Natura 2000 : convaincre les exploitants après l’inventaire
VOUZIERS (Ardennes). Fin d’inventaire pour les sites Natura 2000 des vallées de l’Aisne et de l’Aire. Reste à sensibiliser les exploitants agricoles sur la préservation des espèces répertoriées.
Des exploitants en blouse et des piafs pour patients… La nouvelle étape est en vue au cœur du dispositif Natura 2000 dans l’Argonne ardennaise.
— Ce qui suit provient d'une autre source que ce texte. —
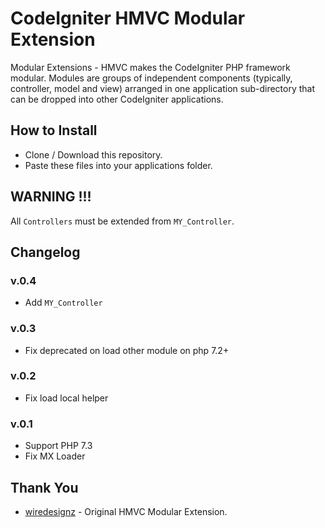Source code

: # CodeIgniter HMVC Modular Extension


Modular Extensions - HMVC makes the CodeIgniter PHP framework modular. Modules are groups of independent components (typically, controller, model and view) arranged in one application sub-directory that can be dropped into other CodeIgniter applications.

## How to Install

- Clone / Download this repository.
- Paste these files into your applications folder.

## WARNING !!!
All `Controllers` must be extended from `MY_Controller`.



## Changelog

### v.0.4
- Add `MY_Controller`

### v.0.3
- Fix deprecated on load other module on php 7.2+

### v.0.2
- Fix load local helper

### v.0.1
- Support PHP 7.3
- Fix MX Loader


## Thank You
- [wiredesignz](https://bitbucket.org/wiredesignz/codeigniter-modular-extensions-hmvc/) - Original HMVC Modular Extension.
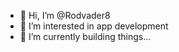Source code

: - 👋 Hi, I’m @Rodvader8
- 👀 I’m interested in app development
- 🌱 I’m currently building things...


<!---
Rodvader8/Rodvader8 is a ✨ special ✨ repository because its `README.md` (this file) appears on your GitHub profile.
You can click the Preview link to take a look at your changes.
--->
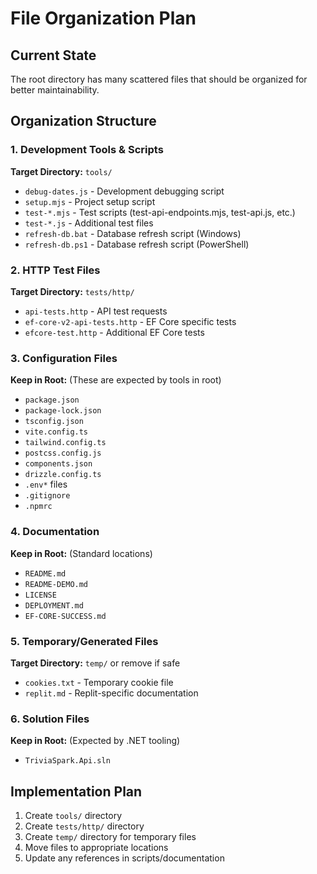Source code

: # File Organization Plan

## Current State

The root directory has many scattered files that should be organized for better maintainability.

## Organization Structure

### 1. Development Tools & Scripts

**Target Directory:** `tools/`

- `debug-dates.js` - Development debugging script
- `setup.mjs` - Project setup script
- `test-*.mjs` - Test scripts (test-api-endpoints.mjs, test-api.js, etc.)
- `test-*.js` - Additional test files
- `refresh-db.bat` - Database refresh script (Windows)
- `refresh-db.ps1` - Database refresh script (PowerShell)

### 2. HTTP Test Files

**Target Directory:** `tests/http/`

- `api-tests.http` - API test requests
- `ef-core-v2-api-tests.http` - EF Core specific tests
- `efcore-test.http` - Additional EF Core tests

### 3. Configuration Files

**Keep in Root:** (These are expected by tools in root)

- `package.json`
- `package-lock.json`
- `tsconfig.json`
- `vite.config.ts`
- `tailwind.config.ts`
- `postcss.config.js`
- `components.json`
- `drizzle.config.ts`
- `.env*` files
- `.gitignore`
- `.npmrc`

### 4. Documentation

**Keep in Root:** (Standard locations)

- `README.md`
- `README-DEMO.md`
- `LICENSE`
- `DEPLOYMENT.md`
- `EF-CORE-SUCCESS.md`

### 5. Temporary/Generated Files

**Target Directory:** `temp/` or remove if safe

- `cookies.txt` - Temporary cookie file
- `replit.md` - Replit-specific documentation

### 6. Solution Files

**Keep in Root:** (Expected by .NET tooling)

- `TriviaSpark.Api.sln`

## Implementation Plan

1. Create `tools/` directory
2. Create `tests/http/` directory
3. Create `temp/` directory for temporary files
4. Move files to appropriate locations
5. Update any references in scripts/documentation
Après deux ans d’étude et d’observation, l’inventaire écologique et socio-économique vient d’être bouclé sur deux des sites retenus : Confluence des Vallées de l’Aisne et de l’Aire (n° 209), et Vallée de l’Aisne à Mouron (n° 210)*.
Ce travail, réalisé en partenariat avec la Ligue de protection des oiseaux et le Regroupement des naturalistes ardennais (Renard), était présenté mercredi soir lors d’une réunion d’information à Grandpré.
De nombreuses espèces plus ou moins menacées ont ainsi été répertoriées, tels le courlis cendré, les milans royal et noir, la pie-grièche écorcheur et le petit gravelot. Quant au râle des genêts, cette « espèce emblématique de la vallée de l’Aisne » a actuellement disparu du secteur visé.
« Pour certaines espèces en milieu humide, on a parcouru les cours d’eau en canoë, mais ils volent plus vite que nous pagayons ! Dans l’ensemble, ce n’est pas facile d’avoir des mesures précises, ce sont plutôt des fourchettes », relevait Ariane Dupéron de l’association Renard, soulevant notamment la présence de 7 à 13 couples de martins-pêcheurs.
Véritable état des lieux, le document d’objectifs réalisé (et validé en comité de pilotage) s’attache aussi à définir les menaces et proposer des mesures pour la préservation des richesses des sites. Reste désormais à entamer la phase de sensibilisation.
« Sur ces ZPS (zones de protection spéciale), le milieu agricole représente la majeure partie et l’un des grands enjeux est d’encourager à développer les pratiques agricoles respectueuses de la biodiversité », commentait Christophe Hervé, chargé de mission (et futur directeur) de la LPO Champagne-Ardenne.
Fauche tardive sur une partie des parcelles, installation de nichoirs, information sur l’utilisation raisonnée des produits sanitaires, préserver les haies et bosquets, conserver certaines plantes considérées comme indésirables… Les mesures dégagées sont multiples et parfois peu contraignantes. Mais admettons que le dispositif ne jouit pas d’une côte de popularité transcendante parmi les agriculteurs.
Des mesures pour quel impact ?
« Au début, le projet a été mal amené », commentait un agriculteur dans l’assistance peu fournie. « Les zones remarquables retenues devaient nous honorer et finalement on nous a tapé sur les doigts et on a bien vu qu’on avait des raisons d’être méfiants. »
Toutefois, le travail déjà effectué depuis cinq ans sur un autre site Natura 2000 (le site 53 situé entre Brécy-Brières et Voncq et Attigny et Rethel) semble indiquer que la démarche a fait du chemin dans l’esprit de certains agriculteurs depuis.
« C’est la chambre d’agriculture qui était en charge de l’animation sur ce site et nous ne disposerons des éléments d’analyse des effets des mesures prises qu’à partir de fin 2013. Mais, sur les 178 exploitants présents sur ce site de 4 242 ha, 71 se sont engagés dans des mesures environnementales », notait Nicolas Villerette, chargé de mission Nature à la com’com de l’Argonne ardennaise (2C2A). « Natura 2000 souffre de cette image un peu lointaine mais ça a fait du chemin et tout se fait sur la base du volontariat. »
Chargée de l’animation du document d’objectifs sur les deux sites des vallées de l’Aisne et de l’Aire, la 2C2A informera prochainement les usagers et la centaine d’agriculteurs visés, notamment sur la gamme de contrats (rémunérés sur cinq ans) proposée. L’impact de l’action sur la biodiversité devrait par ailleurs être évalué tous les trois ans.
* L’Argonne ardennaise compte trois autres sites Natura 2000 : Marais de Germont, Prairie d’Autry, Prairies de la vallée de l’Aisne et le site du lac de Bairon.